═══ DATA UNDER STUDY

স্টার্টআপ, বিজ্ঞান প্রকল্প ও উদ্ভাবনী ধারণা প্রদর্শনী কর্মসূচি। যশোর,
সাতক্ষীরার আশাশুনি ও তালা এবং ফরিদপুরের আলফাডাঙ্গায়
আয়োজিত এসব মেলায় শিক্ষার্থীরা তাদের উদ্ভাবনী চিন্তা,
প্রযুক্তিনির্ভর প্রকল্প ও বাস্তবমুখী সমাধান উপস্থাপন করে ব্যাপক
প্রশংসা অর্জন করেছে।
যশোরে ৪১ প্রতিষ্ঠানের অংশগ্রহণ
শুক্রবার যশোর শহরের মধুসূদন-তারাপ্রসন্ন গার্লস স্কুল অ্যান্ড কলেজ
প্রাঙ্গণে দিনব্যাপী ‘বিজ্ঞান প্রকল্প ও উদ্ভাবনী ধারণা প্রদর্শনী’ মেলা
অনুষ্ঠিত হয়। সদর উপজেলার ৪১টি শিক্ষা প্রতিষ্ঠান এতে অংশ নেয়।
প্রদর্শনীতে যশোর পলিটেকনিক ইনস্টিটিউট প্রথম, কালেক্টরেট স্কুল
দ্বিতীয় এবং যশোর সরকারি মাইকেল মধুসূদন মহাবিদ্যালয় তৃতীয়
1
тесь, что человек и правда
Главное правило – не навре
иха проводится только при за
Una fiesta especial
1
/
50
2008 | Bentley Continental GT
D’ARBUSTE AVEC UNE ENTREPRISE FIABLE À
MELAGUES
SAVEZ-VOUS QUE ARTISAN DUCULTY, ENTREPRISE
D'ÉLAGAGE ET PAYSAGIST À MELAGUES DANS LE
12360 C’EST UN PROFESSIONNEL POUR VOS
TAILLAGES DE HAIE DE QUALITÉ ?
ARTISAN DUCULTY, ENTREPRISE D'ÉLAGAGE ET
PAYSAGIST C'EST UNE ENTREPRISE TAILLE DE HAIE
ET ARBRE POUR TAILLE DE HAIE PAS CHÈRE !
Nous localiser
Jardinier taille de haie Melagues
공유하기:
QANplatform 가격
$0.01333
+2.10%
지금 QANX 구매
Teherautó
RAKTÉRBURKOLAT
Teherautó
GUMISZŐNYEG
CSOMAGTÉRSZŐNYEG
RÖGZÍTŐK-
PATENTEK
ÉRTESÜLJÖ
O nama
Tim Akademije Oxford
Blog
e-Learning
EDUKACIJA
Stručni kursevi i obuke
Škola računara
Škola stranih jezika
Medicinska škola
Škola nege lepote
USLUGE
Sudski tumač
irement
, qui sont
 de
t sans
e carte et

══════

Gather every line in the entries above that contains the string "POUR". Treat uppercase and lowercase letters as different.

12360 C’EST UN PROFESSIONNEL POUR VOS
ET ARBRE POUR TAILLE DE HAIE PAS CHÈRE !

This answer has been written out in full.